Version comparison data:
Start of Block

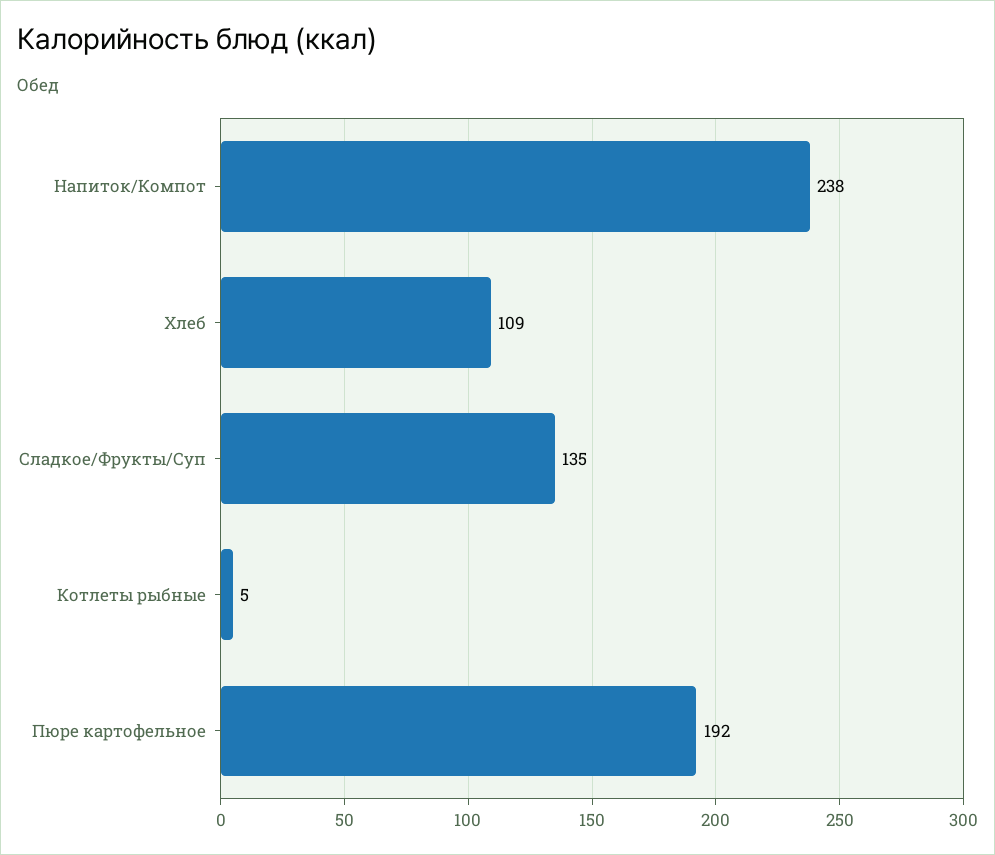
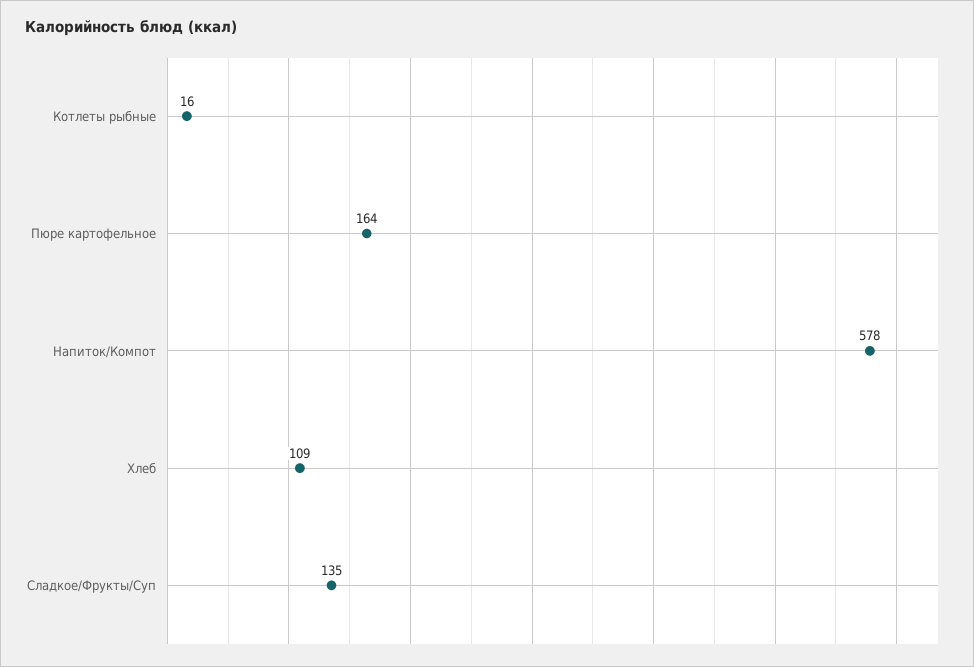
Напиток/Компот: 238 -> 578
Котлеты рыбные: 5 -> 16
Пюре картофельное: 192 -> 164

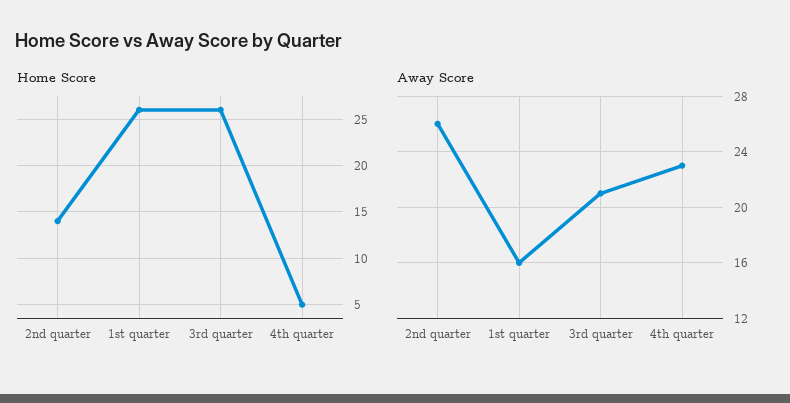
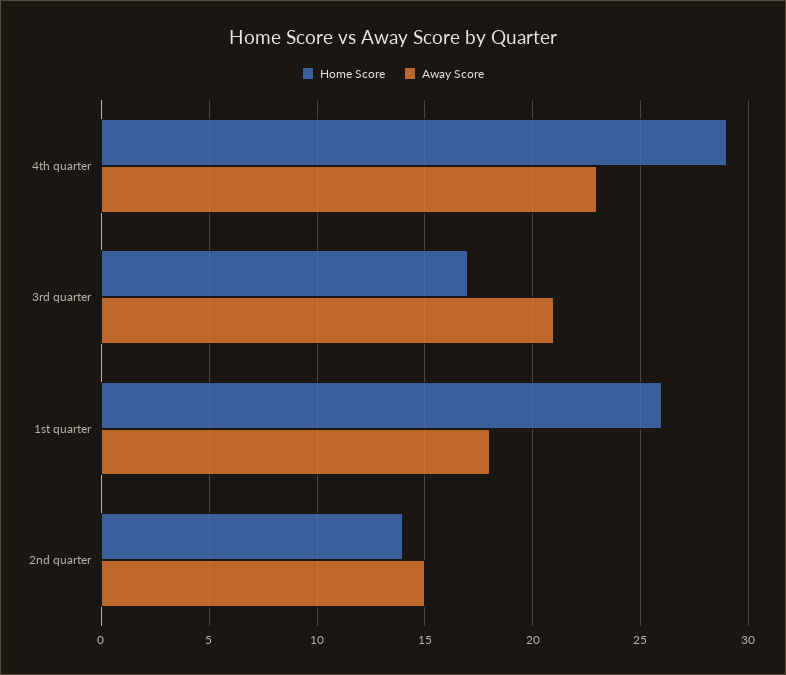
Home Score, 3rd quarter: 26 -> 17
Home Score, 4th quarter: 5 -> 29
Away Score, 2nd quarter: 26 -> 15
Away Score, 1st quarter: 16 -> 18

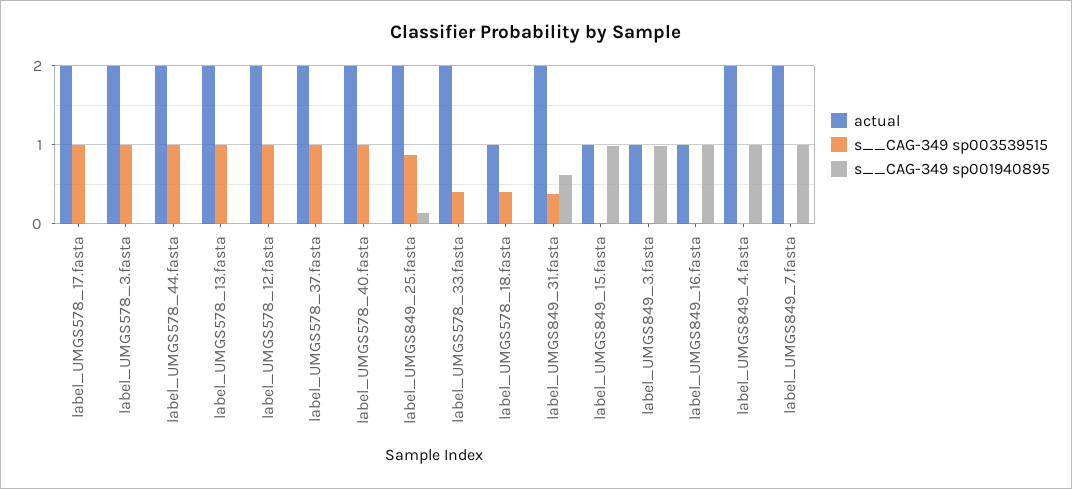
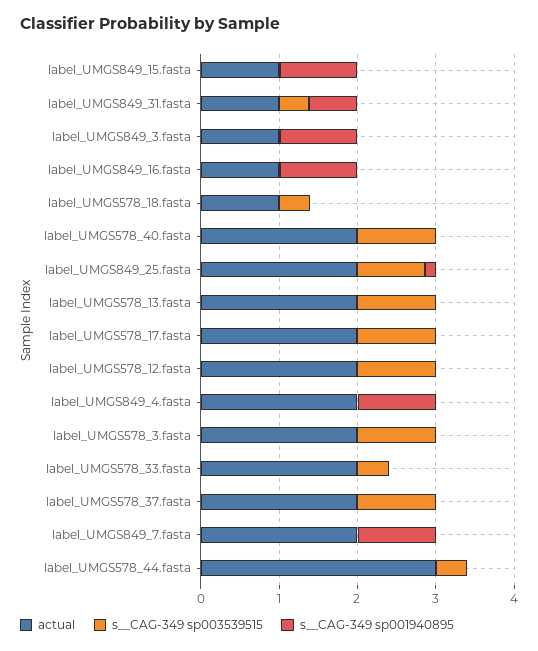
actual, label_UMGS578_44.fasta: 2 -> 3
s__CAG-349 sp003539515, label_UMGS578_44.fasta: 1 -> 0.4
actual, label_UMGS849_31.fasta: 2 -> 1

End of Block

## WHAT YOU WILL DO
Retype all of the data above word for word, excluding the pictures.

## ANSWER BOX
Напиток/Компот: 238 -> 578
Котлеты рыбные: 5 -> 16
Пюре картофельное: 192 -> 164

Home Score, 3rd quarter: 26 -> 17
Home Score, 4th quarter: 5 -> 29
Away Score, 2nd quarter: 26 -> 15
Away Score, 1st quarter: 16 -> 18

actual, label_UMGS578_44.fasta: 2 -> 3
s__CAG-349 sp003539515, label_UMGS578_44.fasta: 1 -> 0.4
actual, label_UMGS849_31.fasta: 2 -> 1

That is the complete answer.